──────── Text passage

Dirac Lagr in Hermitian form

[ChrisVer]

Is there any way to write the Dirac lagrangian to have symmetric derivatives (acting on both sides)? Of course someone can do that by trying to make the Lagrangian completely hermitian by adding the hermitian conjugate, and he'll get the same equations of motion (a 1/2 must exist in that case)...However same equations of motion, imply that there should be a connection between the two Lagrangians via a 4divergence, right? Unfortunately I cannot see what that could be.
$L_{D}= \bar{\psi} (i γ^{\mu}∂_{\mu}-m) \psi$
In particular choosing
$L_{D}= \bar{\psi} (i γ^{\mu}∂_{\mu}-m) \psi + ∂_{\mu}K^{\mu}$
seems to bring some result if I choose $K^{\mu}=i\bar{\psi}\gamma^{\mu}\psi$
but the initial lagrangian seems to get doubled...

 

[ChrisVer]

$L_{D}=\frac{1}{2} \bar{\psi} i γ^{\mu}∂_{\mu} \psi + \frac{1}{2} \bar{\psi} i γ^{\mu}∂_{\mu} \psi -m \bar{\psi}\psi$

$L_{D}=\frac{1}{2} \bar{\psi} i γ^{\mu}∂_{\mu} \psi + \frac{1}{2} i ∂_{\mu}(\bar{\psi}γ^{\mu}\psi) - \frac{1}{2}i (∂_{\mu}\bar{\psi})\gamma^{\mu}\psi -m \bar{\psi}\psi$

$L_{D}=\frac{1}{2} \bar{\psi} (i γ^{\mu}[∂_{\mu}^{→}-∂_{\mu}^{←}] -2m) \psi + \frac{1}{2} i ∂_{\mu}(\bar{\psi}γ^{\mu}\psi)$

Should the - exist?

 

[The_Duck]

Yes, your last expression is right.

────────────────
──────── Information

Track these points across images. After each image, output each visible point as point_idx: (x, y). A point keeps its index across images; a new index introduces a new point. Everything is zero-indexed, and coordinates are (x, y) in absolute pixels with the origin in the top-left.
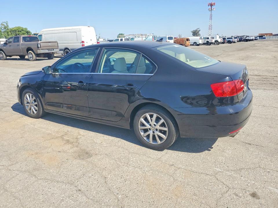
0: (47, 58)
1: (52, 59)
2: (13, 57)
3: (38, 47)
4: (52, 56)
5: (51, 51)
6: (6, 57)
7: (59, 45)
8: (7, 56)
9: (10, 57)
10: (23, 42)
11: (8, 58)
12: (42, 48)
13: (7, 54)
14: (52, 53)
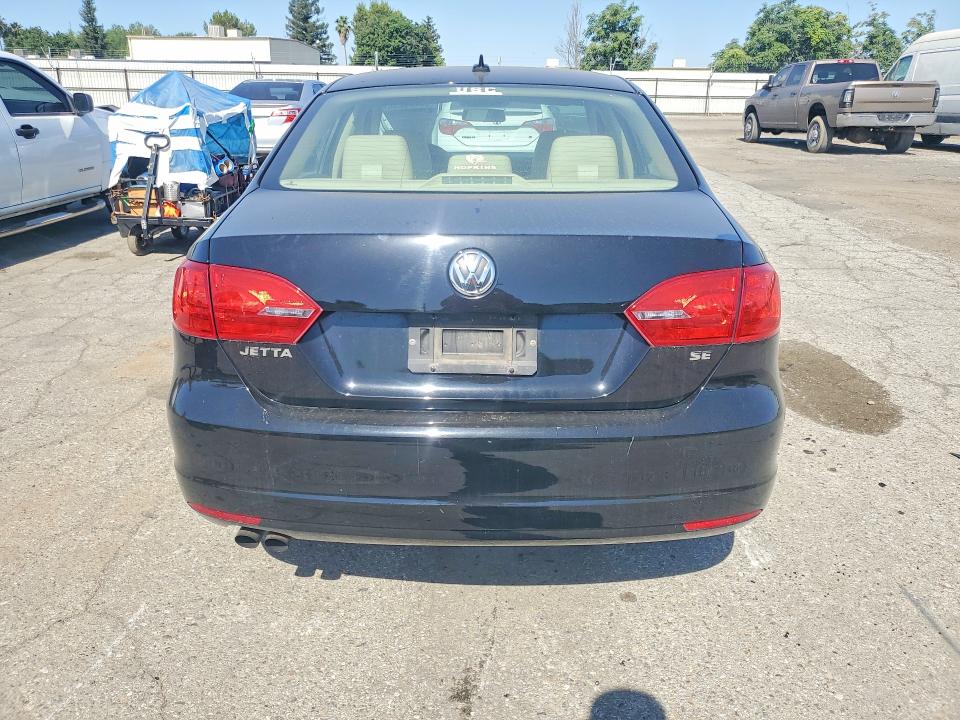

────────────────

#### Prompt
Can you copy the Dirac Lagrangian thread word for word, starting at "Dirac Lagr in" and ending at "to get doubled..."?

#### Answer for this exercise
Dirac Lagr in Hermitian form

[ChrisVer]

Is there any way to write the Dirac lagrangian to have symmetric derivatives (acting on both sides)? Of course someone can do that by trying to make the Lagrangian completely hermitian by adding the hermitian conjugate, and he'll get the same equations of motion (a 1/2 must exist in that case)...However same equations of motion, imply that there should be a connection between the two Lagrangians via a 4divergence, right? Unfortunately I cannot see what that could be.
$L_{D}= \bar{\psi} (i γ^{\mu}∂_{\mu}-m) \psi$
In particular choosing
$L_{D}= \bar{\psi} (i γ^{\mu}∂_{\mu}-m) \psi + ∂_{\mu}K^{\mu}$
seems to bring some result if I choose $K^{\mu}=i\bar{\psi}\gamma^{\mu}\psi$
but the initial lagrangian seems to get doubled...